Abstract

BACKGROUND: In paroxysmal nocturnal hemoglobinuria (PNH), the lack of the GPI-anchored terminal complement inhibitor CD59 on erythrocytes renders these cells susceptible to continuous complement mediated hemolysis. Hemolysis leads to anemia, fatigue, red blood cell transfusions, renal impairment and increases the risk of thromboembolic events. Urinary iron loss is also common in patients with PNH due to intravascular hemolysis. Eculizumab is a terminal complement inhibitor that has been evaluated in two phase III studies. In previous studies eculizumab significantly reduced intravascular hemolysis (characterized by significant reduction of LDH levels) and significantly reduced transfusion requirements as well as thromboembolic events. In this study we evaluated the change in hemolytic parameters and levels of ferritin parameters in PNH patients treated with eculizumab in two centers (Essen and Homburg/Saar).

METHODS: Nineteen PNH patients were treated with eculizumab as follows: 4 x 600mg IV every 7±2 days; 900 mg 7±2 days later; and then 900 mg every 14±2 days. The median therapy duration was 31 months (range 1–40 months). Hemolysis, transfusion requirements and serum iron parameters were analyzed over time of treatment.

RESULTS: Eculizumab effectively inhibited intravascular hemolysis in all PNH patients as evidenced by an 79% decrease in LDH levels (mean±SD: 2,110±802 to 349±182 U/l (normal range: 100–247); p=0.0001) and reduced transfusion requirements. Persistent elevation of reticulocytes as well as the reduction of haptoglobin and hemopexin were observed in most patients, which suggest continuing extravascular hemolysis.
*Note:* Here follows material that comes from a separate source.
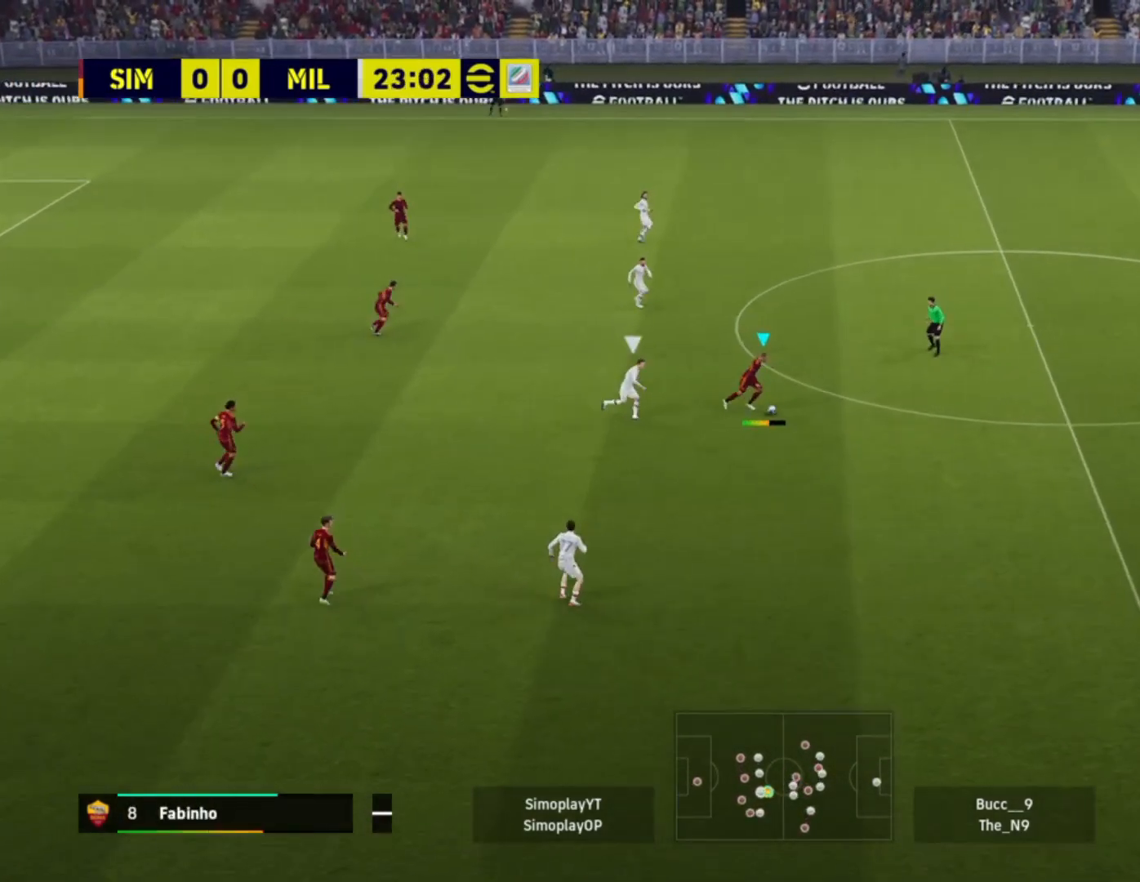
{"buttons": [], "left_stick": "up-right", "right_stick": "center", "events": [[40, "CIRCLE", "down"], [240, "CIRCLE", "up"]]}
Interestingly, we observed an 709% increase in ferritin levels in patients treated with eculizumab (median from 73 to 965 μg/l (normal range: 20–290 μg/L); p=0.001). This was more pronounced in patients still requiring some transfusions. Three patients were started on oral iron depletion therapy. No thromboembolic or serious adverse events were observed in eculizumab-treated patients. Two PNH patients were diagnosed with PNH-associated hematological disease (MDS, myelofibrosis).

SUMMARY/CONCLUSIONS: Eculizumab is safe and well tolerated in the analyzed cohort of PNH patients. Iron parameters in PNH patients treated with eculizumab should be monitored to determine if iron supplementation should be altered or iron depletion therapy should be considered. While some extravascular hemolysis may persist, intravascular hemolysis is effectively controlled with eculizumab and is associated with a concomitant improvement in anemia and quality of life.

Disclosures: Roeth:Alexion: Honoraria. Schubert:Alexion: Honoraria.